TO-DO ITEM: Starting at the line that contains "Jordan Bardella: 30 -> 17", transcribe every remaining line of the data below exactly, and omit all pictures.

EXERCISE INPUT:
BEGIN
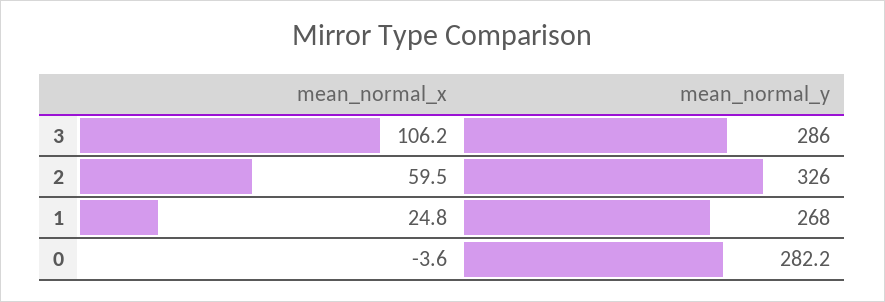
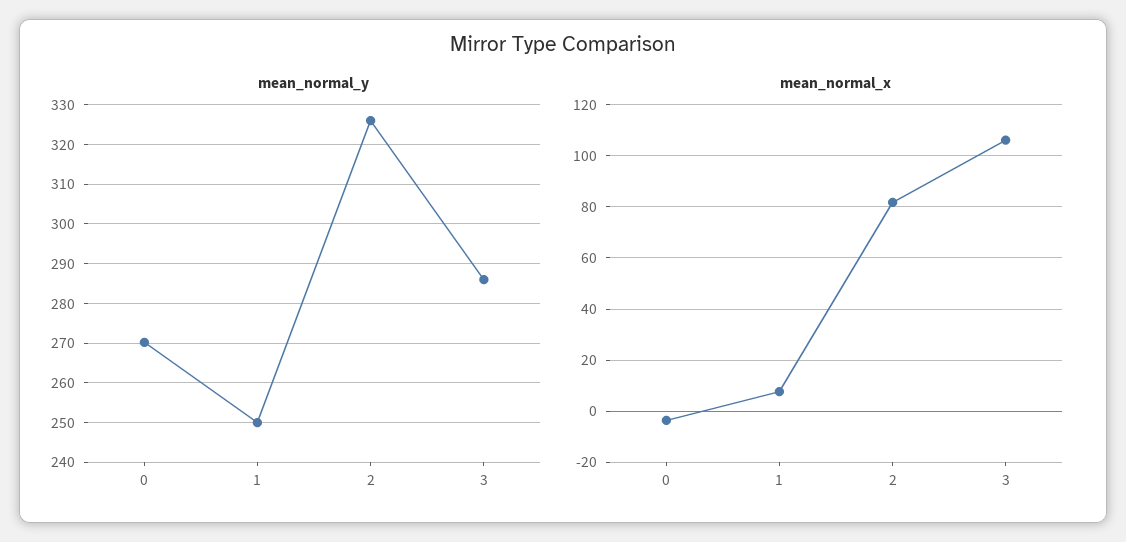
mean_normal_x, 2: 59.5 -> 82.5
mean_normal_x, 1: 24.8 -> 7.5
mean_normal_y, 1: 268 -> 250
mean_normal_y, 0: 282.2 -> 270

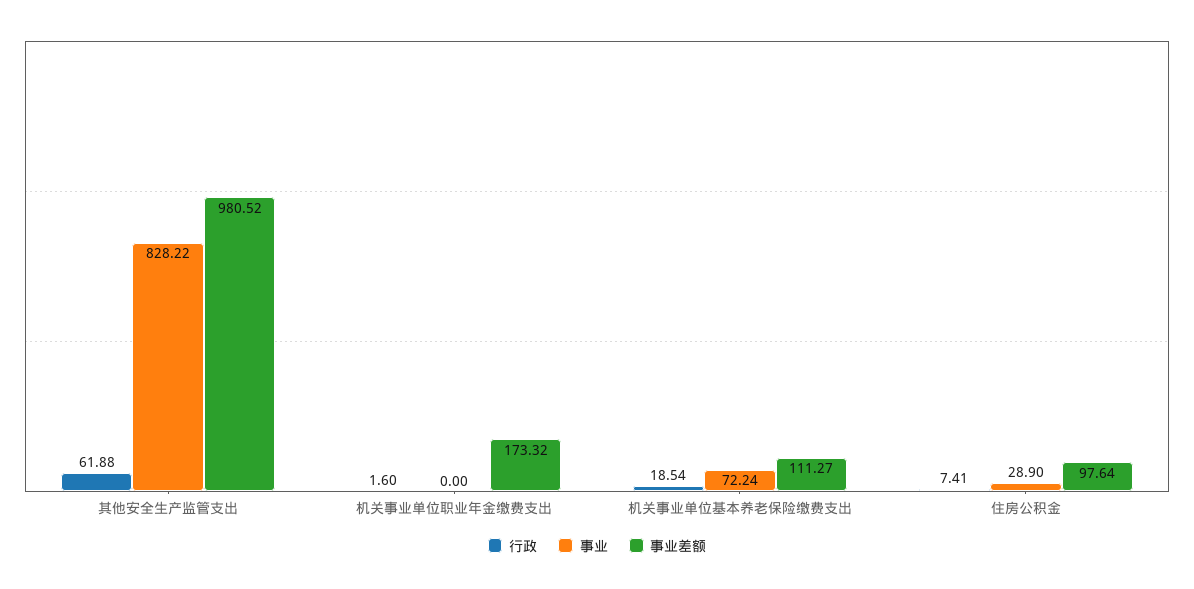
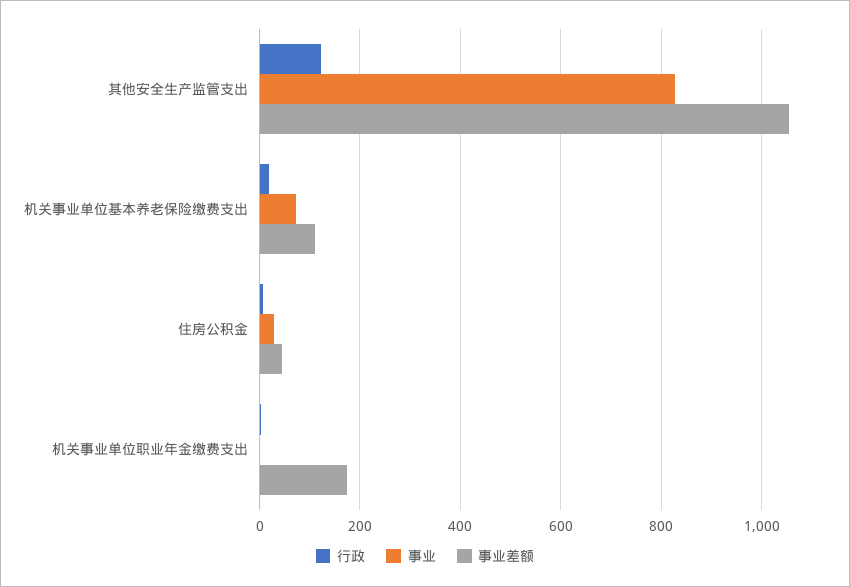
行政, 其他安全生产监管支出: 61.88 -> 120
事业差额, 其他安全生产监管支出: 980.52 -> 1060
事业差额, 住房公积金: 97.64 -> 40

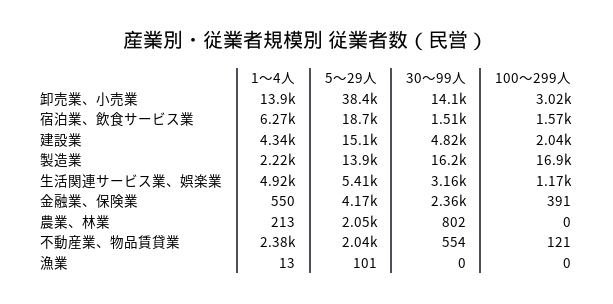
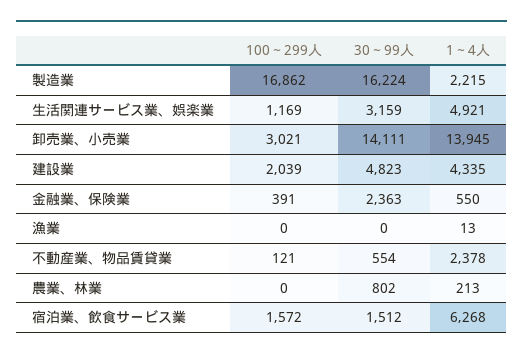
5～29人, 卸売業、小売業: 38400 -> none
5～29人, 宿泊業、飲食サービス業: 18700 -> none
5～29人, 建設業: 15100 -> none
5～29人, 製造業: 13900 -> none
5～29人, 生活関連サービス業、娯楽業: 5410 -> none
5～29人, 金融業、保険業: 4170 -> none
5～29人, 農業、林業: 2050 -> none
5～29人, 不動産業、物品賃貸業: 2040 -> none
5～29人, 漁業: 101 -> none

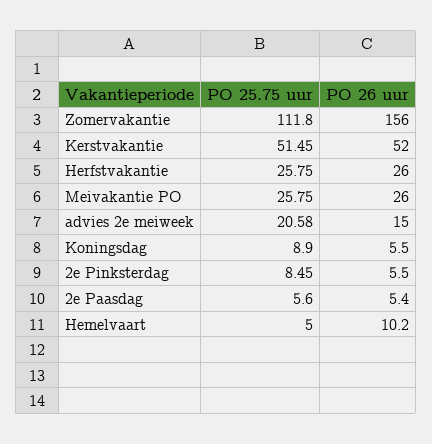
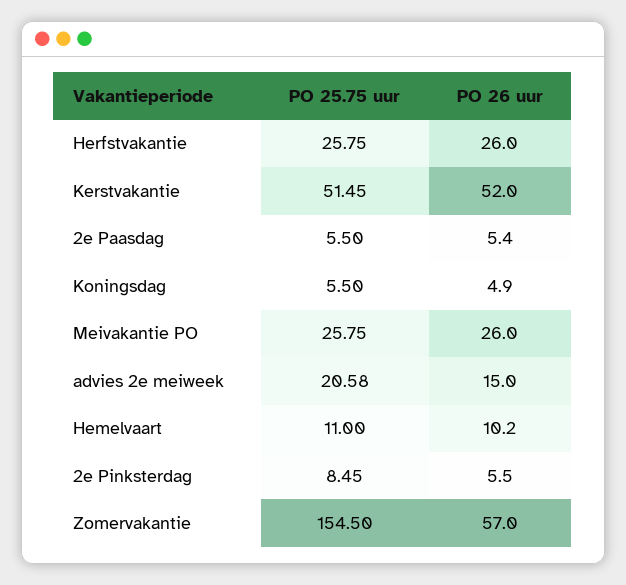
PO 25.75 uur, Zomervakantie: 111.8 -> 154.5
PO 26 uur, Zomervakantie: 156 -> 57
PO 25.75 uur, Koningsdag: 8.9 -> 5.5
PO 26 uur, Koningsdag: 5.5 -> 4.9
PO 25.75 uur, 2e Paasdag: 5.6 -> 5.5
PO 25.75 uur, Hemelvaart: 5 -> 11

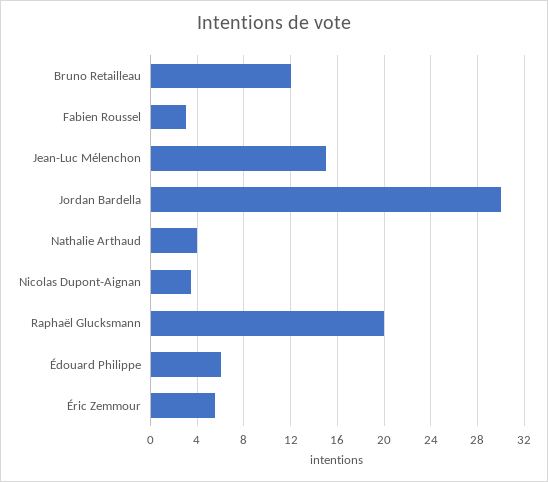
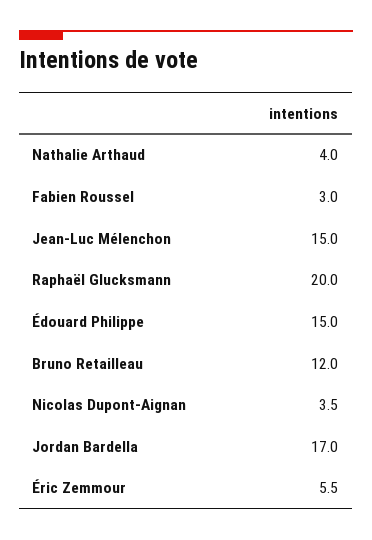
Jordan Bardella: 30 -> 17
Édouard Philippe: 6 -> 15

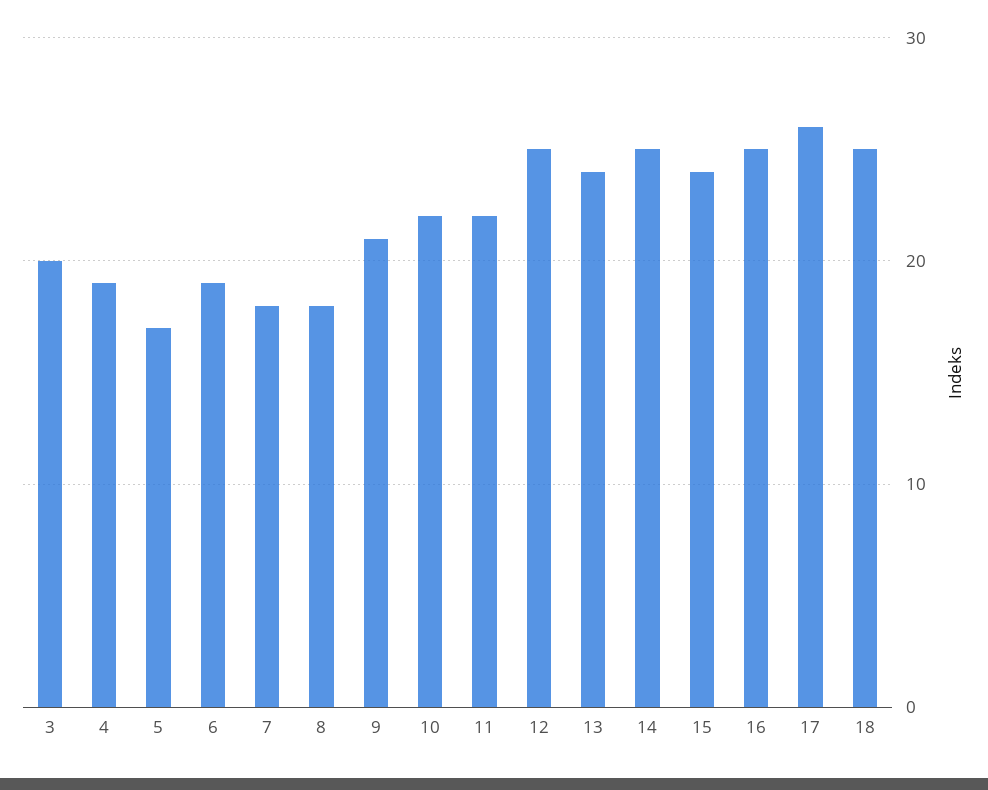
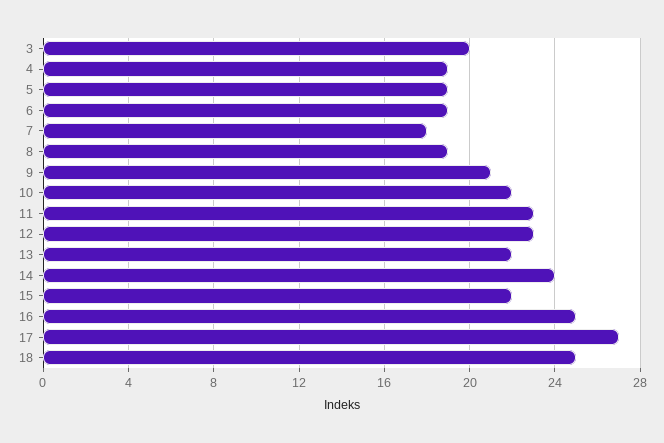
5: 17 -> 19
8: 18 -> 19
11: 22 -> 23
12: 25 -> 23
13: 24 -> 22
14: 25 -> 24
15: 24 -> 22
17: 26 -> 27

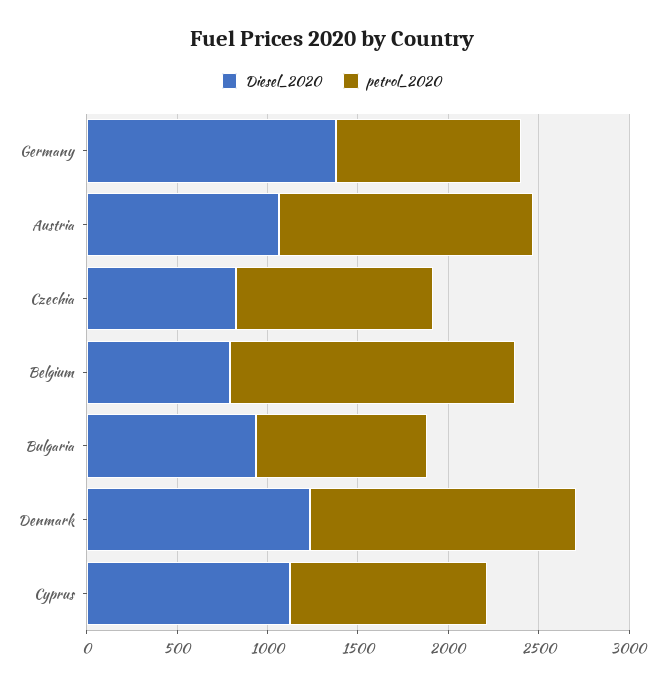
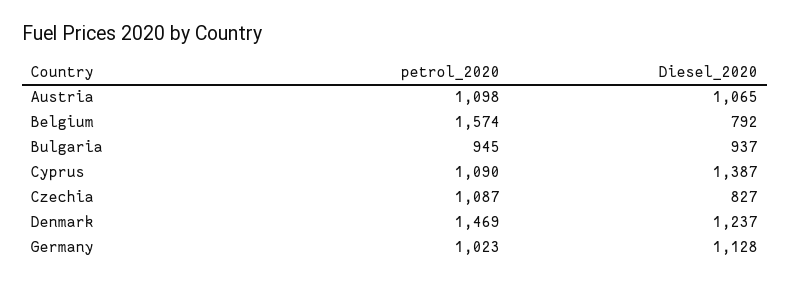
Diesel_2020, Germany: 1400 -> 1128
petrol_2020, Austria: 1400 -> 1098
Diesel_2020, Cyprus: 1100 -> 1387

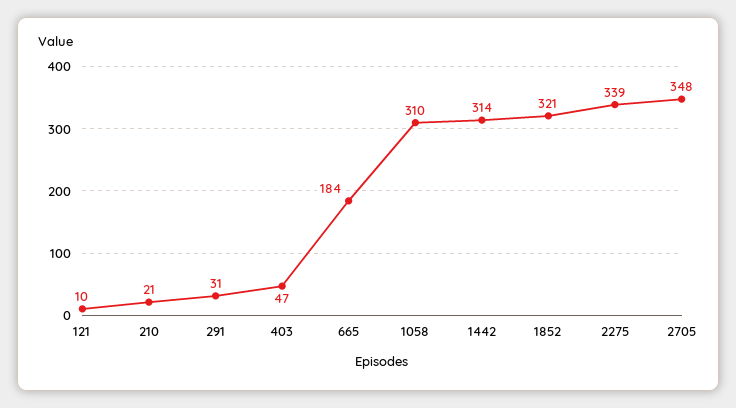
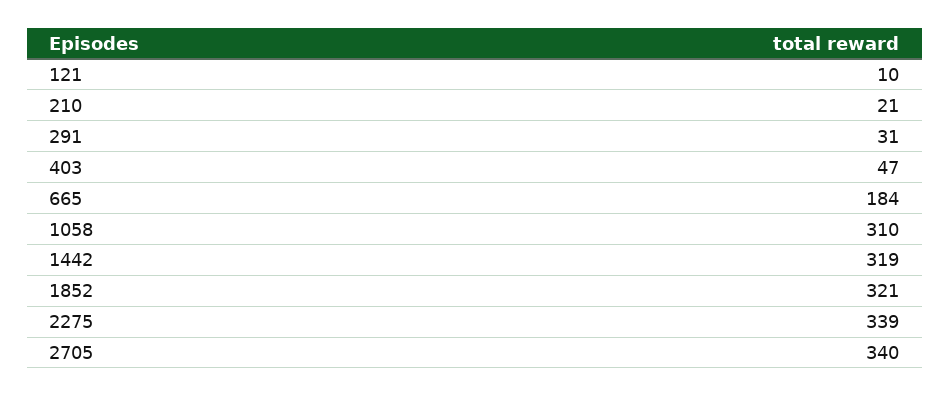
1442: 314 -> 319
2705: 348 -> 340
END
EXPECTED ANSWER:
Jordan Bardella: 30 -> 17
Édouard Philippe: 6 -> 15

5: 17 -> 19
8: 18 -> 19
11: 22 -> 23
12: 25 -> 23
13: 24 -> 22
14: 25 -> 24
15: 24 -> 22
17: 26 -> 27

Diesel_2020, Germany: 1400 -> 1128
petrol_2020, Austria: 1400 -> 1098
Diesel_2020, Cyprus: 1100 -> 1387

1442: 314 -> 319
2705: 348 -> 340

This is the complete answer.